[Saved entries]
* * * *
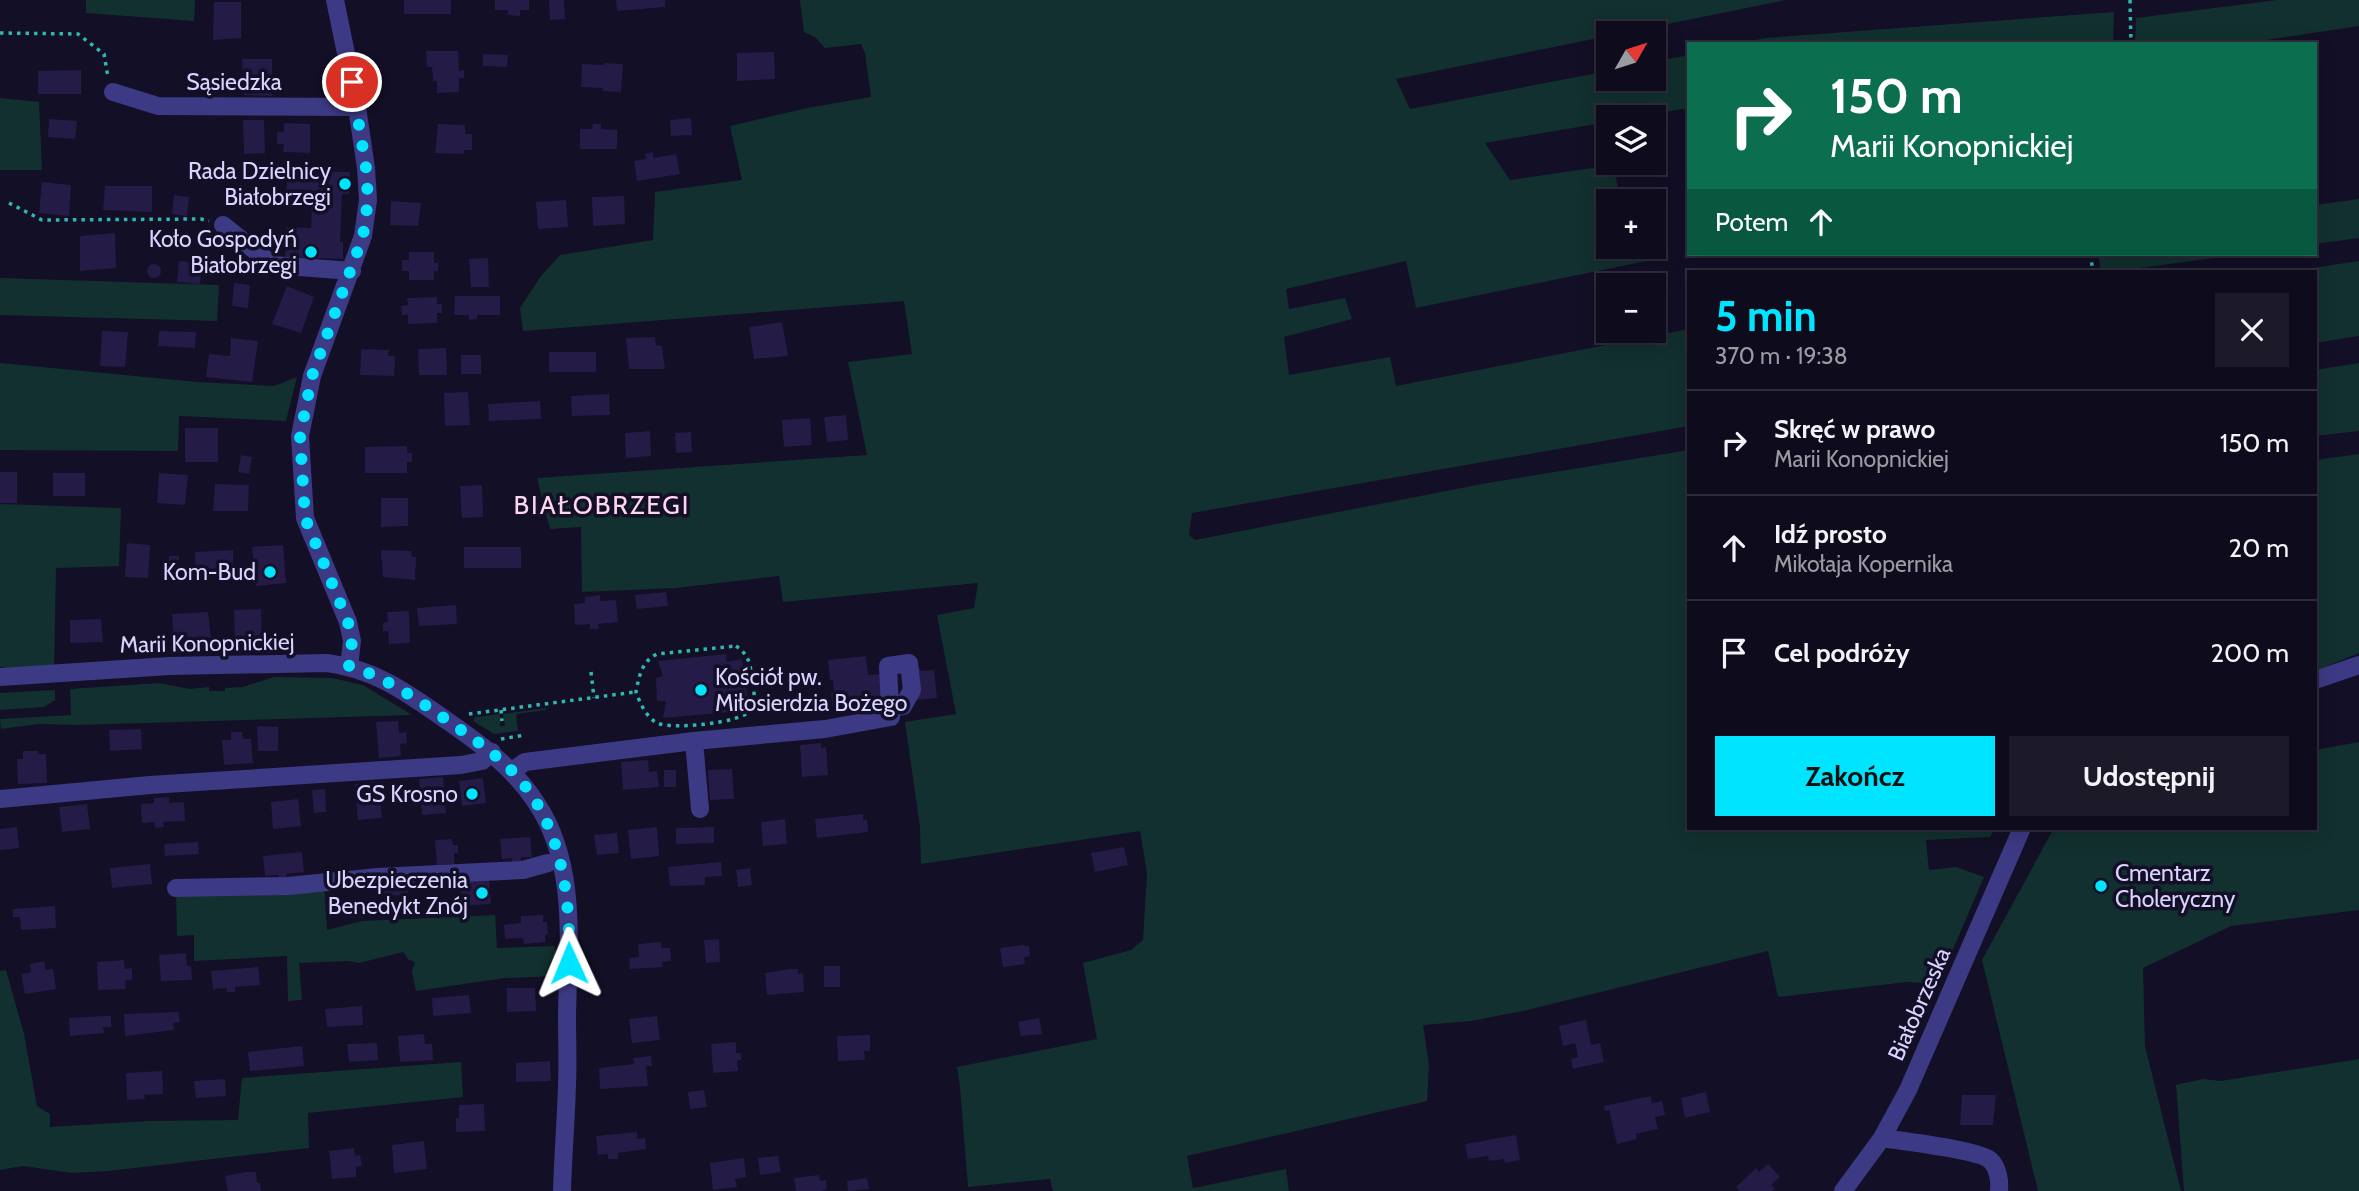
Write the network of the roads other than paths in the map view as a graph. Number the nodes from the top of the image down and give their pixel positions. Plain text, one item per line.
1 (334, 0) edge
2 (113, 92) road end
3 (357, 107) junction
4 (223, 225) road end
5 (352, 271) junction
6 (349, 666) junction
7 (2359, 666) edge
8 (0, 677) edge
9 (2317, 679) edge
10 (890, 708) dead end
11 (694, 741) junction
12 (493, 746) junction
13 (512, 771) junction
14 (0, 799) edge
15 (700, 809) dead end
16 (2021, 830) edge
17 (548, 863) dead end
18 (176, 888) dead end
19 (1882, 1138) junction
20 (562, 1191) edge
21 (1843, 1191) edge
22 (1999, 1191) edge

1 - 3 street
2 - 3 street, Sąsiedzka
3 - 5 street
4 - 5 street
5 - 6 street
6 - 8 street, Marii Konopnickiej
6 - 12 street, Marii Konopnickiej
7 - 9 street
10 - 11 street
11 - 13 street
11 - 15 street
12 - 13 street, Marii Konopnickiej
12 - 14 street
13 - 20 street, Marii Konopnickiej
16 - 19 street, Białobrzeska
17 - 18 street
19 - 21 street, Białobrzeska
19 - 22 street

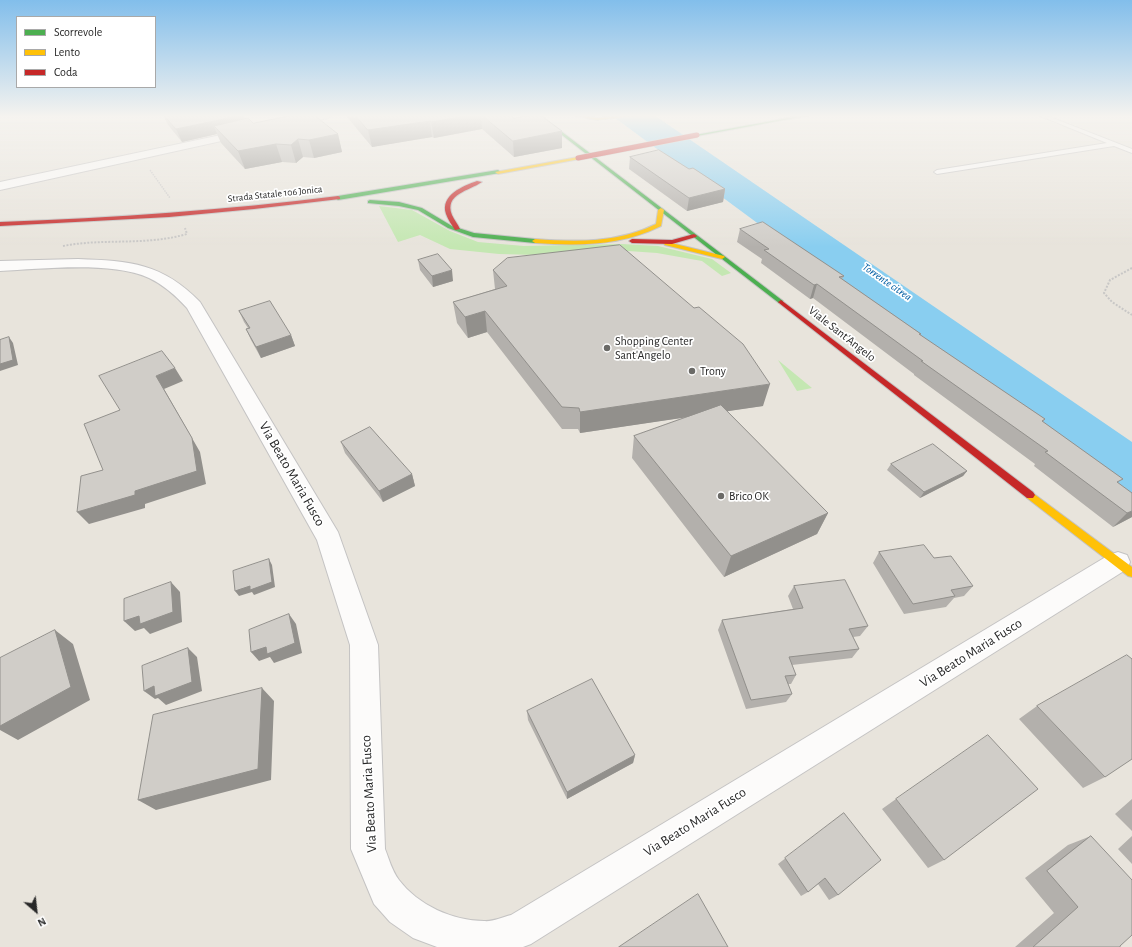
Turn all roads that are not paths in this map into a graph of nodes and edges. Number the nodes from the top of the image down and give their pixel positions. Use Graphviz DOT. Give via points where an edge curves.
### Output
graph roads {
  1 [pos="126,159"];
  2 [pos="569,159"];
  3 [pos="595,159"];
  4 [pos="1018,159"];
  5 [pos="563,160"];
  6 [pos="937,172"];
  7 [pos="0,186"];
  8 [pos="661,210"];
  9 [pos="219,211"];
  10 [pos="0,224"];
  11 [pos="457,229"];
  12 [pos="692,234"];
  13 [pos="637,237"];
  14 [pos="722,257"];
  15 [pos="0,266"];
  16 [pos="1125,568"];
  1 -- 7 [label="street"];
  2 -- 5 [label="main road, Strada Statale 106 Jonica, bridge"];
  3 -- 8 [label="main road, Viale Sant'Angelo"];
  4 -- 6 [label="lane"];
  5 -- 9 [label="main road, Strada Statale 106 Jonica" via="381,192"];
  5 -- 11 [label="main road" via="548,167 481,181 457,192 447,207"];
  8 -- 12 [label="main road, Viale Sant'Angelo"];
  8 -- 13 [label="main road" via="662,218 659,225"];
  9 -- 10 [label="main road, Strada Statale 106 Jonica"];
  9 -- 11 [label="main road" via="281,210 349,203 380,203 416,208"];
  11 -- 13 [label="main road" via="489,238 514,241 549,242"];
  12 -- 13 [label="main road" via="672,242"];
  12 -- 14 [label="main road, Viale Sant'Angelo"];
  13 -- 14 [label="main road"];
  14 -- 16 [label="main road, Viale Sant'Angelo"];
  15 -- 16 [label="street, Via Beato Maria Fusco" via="77,265 129,268 152,273 169,282 194,306 329,539 364,645 368,849 376,871 386,892 403,909 426,926 455,935 485,940 518,931"];
}
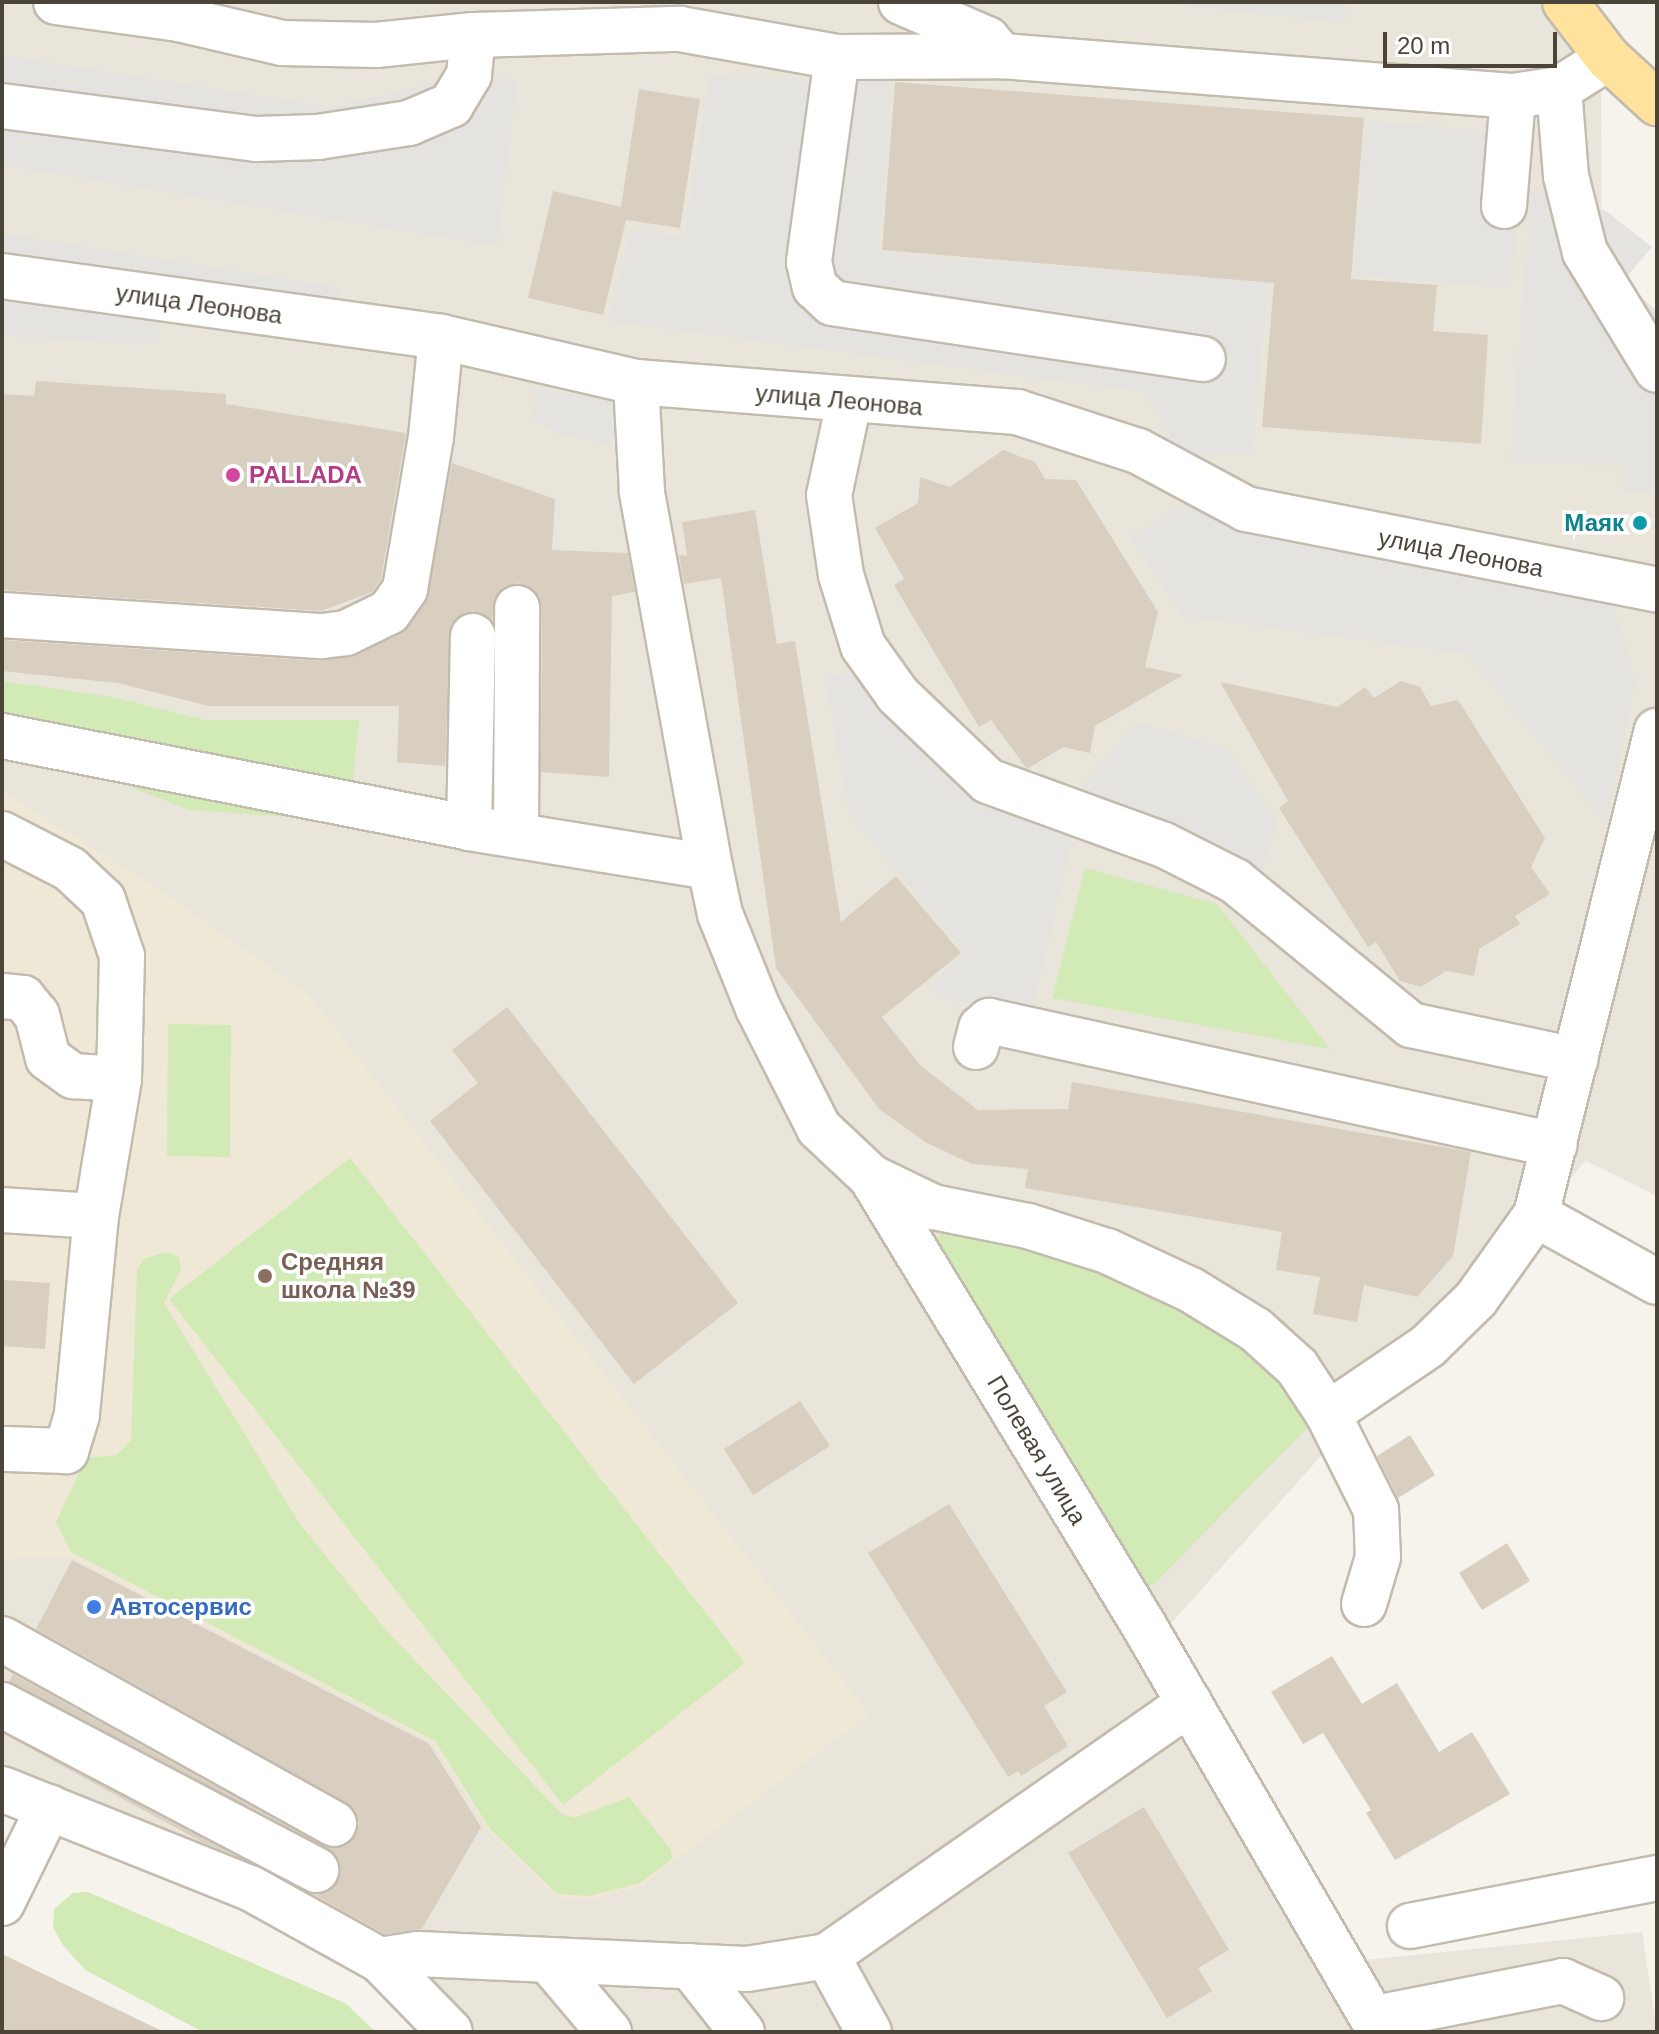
* * * *
## Required work
A picture-free version of all the records, repeated exactly, is what to return.

## Written solution
Write the network of the roads other than paths in the map view as a graph. Number the nodes from the top of the image down and give their pixel positions. Plain text, one item per line.
1 (334, 0) edge
2 (113, 92) road end
3 (357, 107) junction
4 (223, 225) road end
5 (352, 271) junction
6 (349, 666) junction
7 (2359, 666) edge
8 (0, 677) edge
9 (2317, 679) edge
10 (890, 708) dead end
11 (694, 741) junction
12 (493, 746) junction
13 (512, 771) junction
14 (0, 799) edge
15 (700, 809) dead end
16 (2021, 830) edge
17 (548, 863) dead end
18 (176, 888) dead end
19 (1882, 1138) junction
20 (562, 1191) edge
21 (1843, 1191) edge
22 (1999, 1191) edge

1 - 3 street
2 - 3 street, Sąsiedzka
3 - 5 street
4 - 5 street
5 - 6 street
6 - 8 street, Marii Konopnickiej
6 - 12 street, Marii Konopnickiej
7 - 9 street
10 - 11 street
11 - 13 street
11 - 15 street
12 - 13 street, Marii Konopnickiej
12 - 14 street
13 - 20 street, Marii Konopnickiej
16 - 19 street, Białobrzeska
17 - 18 street
19 - 21 street, Białobrzeska
19 - 22 street

Turn all roads that are not paths in this map into a graph of nodes and edges. Number the nodes from the top of the image down and give their pixel positions. Use Graphviz DOT. Give via points where an edge curves.
### Output
graph roads {
  1 [pos="126,159"];
  2 [pos="569,159"];
  3 [pos="595,159"];
  4 [pos="1018,159"];
  5 [pos="563,160"];
  6 [pos="937,172"];
  7 [pos="0,186"];
  8 [pos="661,210"];
  9 [pos="219,211"];
  10 [pos="0,224"];
  11 [pos="457,229"];
  12 [pos="692,234"];
  13 [pos="637,237"];
  14 [pos="722,257"];
  15 [pos="0,266"];
  16 [pos="1125,568"];
  1 -- 7 [label="street"];
  2 -- 5 [label="main road, Strada Statale 106 Jonica, bridge"];
  3 -- 8 [label="main road, Viale Sant'Angelo"];
  4 -- 6 [label="lane"];
  5 -- 9 [label="main road, Strada Statale 106 Jonica" via="381,192"];
  5 -- 11 [label="main road" via="548,167 481,181 457,192 447,207"];
  8 -- 12 [label="main road, Viale Sant'Angelo"];
  8 -- 13 [label="main road" via="662,218 659,225"];
  9 -- 10 [label="main road, Strada Statale 106 Jonica"];
  9 -- 11 [label="main road" via="281,210 349,203 380,203 416,208"];
  11 -- 13 [label="main road" via="489,238 514,241 549,242"];
  12 -- 13 [label="main road" via="672,242"];
  12 -- 14 [label="main road, Viale Sant'Angelo"];
  13 -- 14 [label="main road"];
  14 -- 16 [label="main road, Viale Sant'Angelo"];
  15 -- 16 [label="street, Via Beato Maria Fusco" via="77,265 129,268 152,273 169,282 194,306 329,539 364,645 368,849 376,871 386,892 403,909 426,926 455,935 485,940 518,931"];
}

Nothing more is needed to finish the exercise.